Division of Pediatric Blood Diseases Center, State Key Laboratory of Experimental Hematology, National Clinical Research Center for Blood Diseases, Institute of Hematology & Blood Diseases Hospital, Chinese Academy of Medical Sciences & Peking Union Medical College, Tianjin, China.
Cancer Med. 2021 Feb;10(3):956-964. doi: 10.1002/cam4.3681. Epub 2021 Jan 24.
The preferred salvage treatment for children with relapsed/refractory acute myeloid leukemia (R/R-AML) remains unclear. The combination of cladribine/Ara-C/granulocyte-colony stimulating factor and mitoxantrone (CLAG-M) shown promising results in adult R/R-AML. We aim to investigate the efficacy and safety of CLAG-M versus mitoxantrone/etoposide/cytarabine (MEC) or idarubicin/etoposide/cytarabine (IEC) in R/R-AML children.
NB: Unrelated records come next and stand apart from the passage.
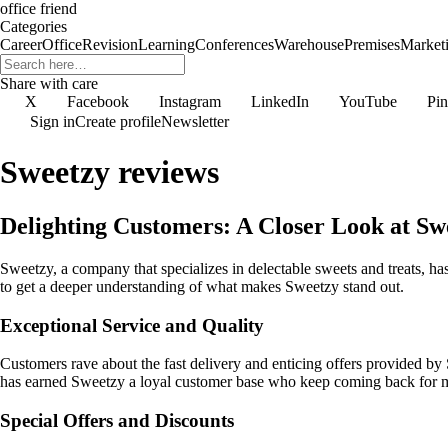
office friend
Categories
Career
Office
Revision
Learning
Conferences
Warehouse
Premises
Market
Share with care
X
Facebook
Instagram
LinkedIn
YouTube
Pin
Sign in
Create profile
Newsletter
Sweetzy reviews
Delighting Customers: A Closer Look at Sw
Sweetzy, a company that specializes in delectable sweets and treats, h
to get a deeper understanding of what makes Sweetzy stand out.
Exceptional Service and Quality
Customers rave about the fast delivery and enticing offers provided by 
has earned Sweetzy a loyal customer base who keep coming back for 
Special Offers and Discounts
Fifty-five R/R-AML children were analyzed. The overall response rate (ORR), overall survival (OS), and progression-free survival (PFS) at 3-year were documented. Karyotype or mutations status were summarized as different risk groups.
The ORR was achieved in 80% (16/20) and 51% (18/35) of patients after one-cycle of CLAG-M and MEC/IEC treatment (p < 0.001). The CLAG-M group's OS (66.8% ± 16.2% vs. 40.4% ± 10.9%, p = 0.019) and PFS (52.6% ± 13.7% vs. 34.9% ± 9.1%, p = 0.036) at 3-year was significantly higher than the MEC/IEC group. In high-risk patients, 33.3% experienced progression of disease (PD) and 22.2% dead in CLAG-M group, while 50% experienced PD and 43.8% dead in MEC/IEC. When it comes to low-risk group, none of them in CLAG-M experienced PD or death, while up to 50% of patients received MEC/IEC suffered PD, and all of them died eventually. Similar results were also found in the intermediate-risk group. Surprisingly, the presence of FLT3-ITD was associated with poor outcome in both groups. The most common adverse events were hematologic toxicities, and the incidence was similar in both group.
CLAG-M group demonstrated effective palliation along with acceptable toxicity in R/R-AML patients. However, patients with FLT3-ITD may benefit less from CLAG-M, owing to higher PD rate and all-cause mortality than other patients.
对于复发/难治性急性髓系白血病(R/R-AML)患儿,首选的挽救治疗方法仍不明确。 cladribine/Ara-C/粒细胞集落刺激因子和米托蒽醌(CLAG-M)联合方案在成人 R/R-AML 中显示出良好的疗效。我们旨在研究 CLAG-M 与米托蒽醌/依托泊苷/阿糖胞苷(MEC)或柔红霉素/依托泊苷/阿糖胞苷(IEC)在 R/R-AML 患儿中的疗效和安全性。
分析了 55 例 R/R-AML 患儿。记录总缓解率(ORR)、总生存期(OS)和 3 年无进展生存期(PFS)。总结核型或突变状态为不同风险组。
1 个周期 CLAG-M 和 MEC/IEC 治疗后,ORR 分别为 80%(16/20)和 51%(18/35)(p<0.001)。CLAG-M 组的 OS(66.8%±16.2% vs. 40.4%±10.9%,p=0.019)和 3 年 PFS(52.6%±13.7% vs. 34.9%±9.1%,p=0.036)明显高于 MEC/IEC 组。在高危患者中,CLAG-M 组有 33.3%发生疾病进展(PD),22.2%死亡,而 MEC/IEC 组有 50%发生 PD,43.8%死亡。在低危组中,CLAG-M 组无 PD 或死亡,而接受 MEC/IEC 治疗的患者中高达 50%发生 PD,且全部死亡。在中危组中也发现了类似的结果。令人惊讶的是,FLT3-ITD 的存在与两组的不良预后相关。最常见的不良反应是血液学毒性,两组的发生率相似。
CLAG-M 组在 R/R-AML 患者中表现出有效的姑息治疗,同时具有可接受的毒性。然而,FLT3-ITD 患者可能从 CLAG-M 中获益较少,因为与其他患者相比,PD 发生率和全因死亡率更高。